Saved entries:
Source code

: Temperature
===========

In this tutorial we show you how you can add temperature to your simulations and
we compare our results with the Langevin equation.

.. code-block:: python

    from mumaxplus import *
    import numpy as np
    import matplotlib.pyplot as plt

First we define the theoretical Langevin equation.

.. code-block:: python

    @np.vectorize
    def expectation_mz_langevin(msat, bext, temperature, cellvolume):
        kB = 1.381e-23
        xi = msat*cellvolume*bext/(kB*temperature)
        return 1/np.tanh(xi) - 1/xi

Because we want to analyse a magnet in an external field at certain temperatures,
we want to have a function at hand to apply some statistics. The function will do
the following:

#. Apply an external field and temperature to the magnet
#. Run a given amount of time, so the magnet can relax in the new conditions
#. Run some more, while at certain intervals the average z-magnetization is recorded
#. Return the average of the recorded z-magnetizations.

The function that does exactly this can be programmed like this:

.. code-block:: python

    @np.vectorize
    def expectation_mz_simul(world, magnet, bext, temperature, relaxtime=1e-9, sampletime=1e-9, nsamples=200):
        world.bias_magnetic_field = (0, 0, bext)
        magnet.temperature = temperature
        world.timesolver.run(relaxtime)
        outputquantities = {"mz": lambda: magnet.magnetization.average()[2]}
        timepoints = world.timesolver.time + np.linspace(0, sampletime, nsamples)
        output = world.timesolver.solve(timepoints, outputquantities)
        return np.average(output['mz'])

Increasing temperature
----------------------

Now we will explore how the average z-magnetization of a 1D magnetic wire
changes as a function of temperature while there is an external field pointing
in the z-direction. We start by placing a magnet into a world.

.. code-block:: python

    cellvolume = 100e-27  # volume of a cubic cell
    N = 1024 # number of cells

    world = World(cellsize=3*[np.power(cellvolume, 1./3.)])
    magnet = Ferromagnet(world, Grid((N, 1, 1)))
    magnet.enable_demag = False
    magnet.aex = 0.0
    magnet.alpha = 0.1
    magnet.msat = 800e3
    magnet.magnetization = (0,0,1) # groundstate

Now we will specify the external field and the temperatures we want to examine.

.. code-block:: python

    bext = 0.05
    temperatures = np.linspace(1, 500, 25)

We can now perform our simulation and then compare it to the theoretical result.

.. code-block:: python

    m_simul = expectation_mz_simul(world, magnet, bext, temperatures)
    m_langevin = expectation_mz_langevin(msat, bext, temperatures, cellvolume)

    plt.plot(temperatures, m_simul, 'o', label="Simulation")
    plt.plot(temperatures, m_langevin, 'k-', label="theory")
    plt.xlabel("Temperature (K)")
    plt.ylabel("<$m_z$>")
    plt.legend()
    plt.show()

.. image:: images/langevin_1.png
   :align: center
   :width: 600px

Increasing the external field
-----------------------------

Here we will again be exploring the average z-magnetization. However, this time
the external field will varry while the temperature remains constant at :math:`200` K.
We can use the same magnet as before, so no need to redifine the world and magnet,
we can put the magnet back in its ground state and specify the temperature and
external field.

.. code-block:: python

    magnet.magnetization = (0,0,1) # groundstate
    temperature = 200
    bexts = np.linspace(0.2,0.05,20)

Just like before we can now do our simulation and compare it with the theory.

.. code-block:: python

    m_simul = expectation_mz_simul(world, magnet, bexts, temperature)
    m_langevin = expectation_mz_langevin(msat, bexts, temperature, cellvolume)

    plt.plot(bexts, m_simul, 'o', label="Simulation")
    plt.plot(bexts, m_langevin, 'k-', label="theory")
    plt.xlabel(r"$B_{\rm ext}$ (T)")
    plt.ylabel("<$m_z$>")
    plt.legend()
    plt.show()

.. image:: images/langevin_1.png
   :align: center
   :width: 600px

### TASK DETAILS
Show each line in the data where the string "recorded" appears.

### WRITTEN ANSWER
#. Run some more, while at certain intervals the average z-magnetization is recorded
#. Return the average of the recorded z-magnetizations.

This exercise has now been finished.